*** Opening Records shown ***
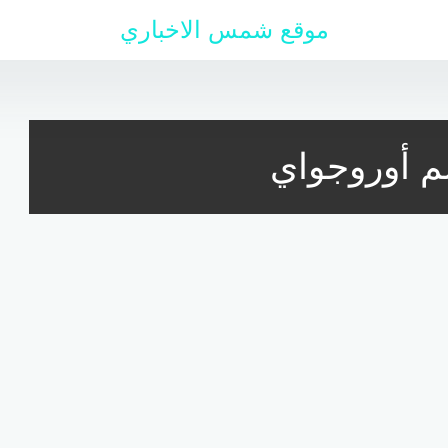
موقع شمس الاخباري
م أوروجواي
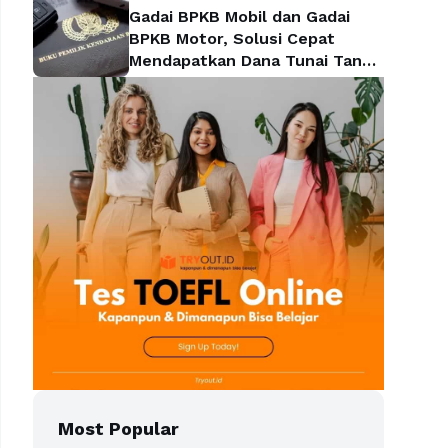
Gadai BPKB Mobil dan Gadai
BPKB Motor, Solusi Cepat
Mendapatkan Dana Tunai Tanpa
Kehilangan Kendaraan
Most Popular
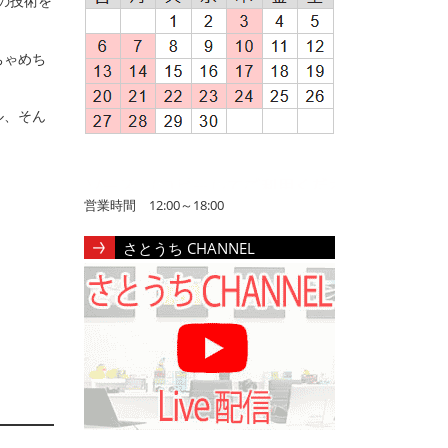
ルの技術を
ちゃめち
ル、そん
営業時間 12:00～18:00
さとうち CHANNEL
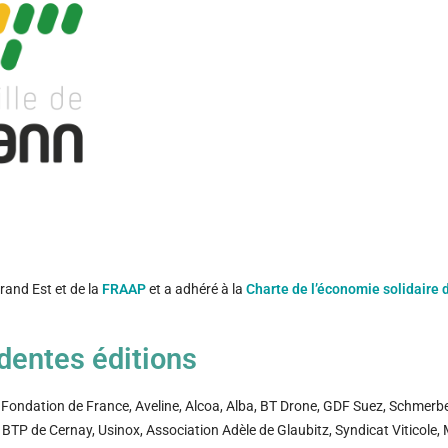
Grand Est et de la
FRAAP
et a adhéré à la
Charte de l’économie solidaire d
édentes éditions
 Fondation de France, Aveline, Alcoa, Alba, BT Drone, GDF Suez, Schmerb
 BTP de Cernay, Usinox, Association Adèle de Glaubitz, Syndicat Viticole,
*** Closing Records shown ***
### Directions for this task
Pick out every line in the material that contains the string "BPKB" and copy each one. Match capitalization exactly.

### Solution for this exercise
Gadai BPKB Mobil dan Gadai
BPKB Motor, Solusi Cepat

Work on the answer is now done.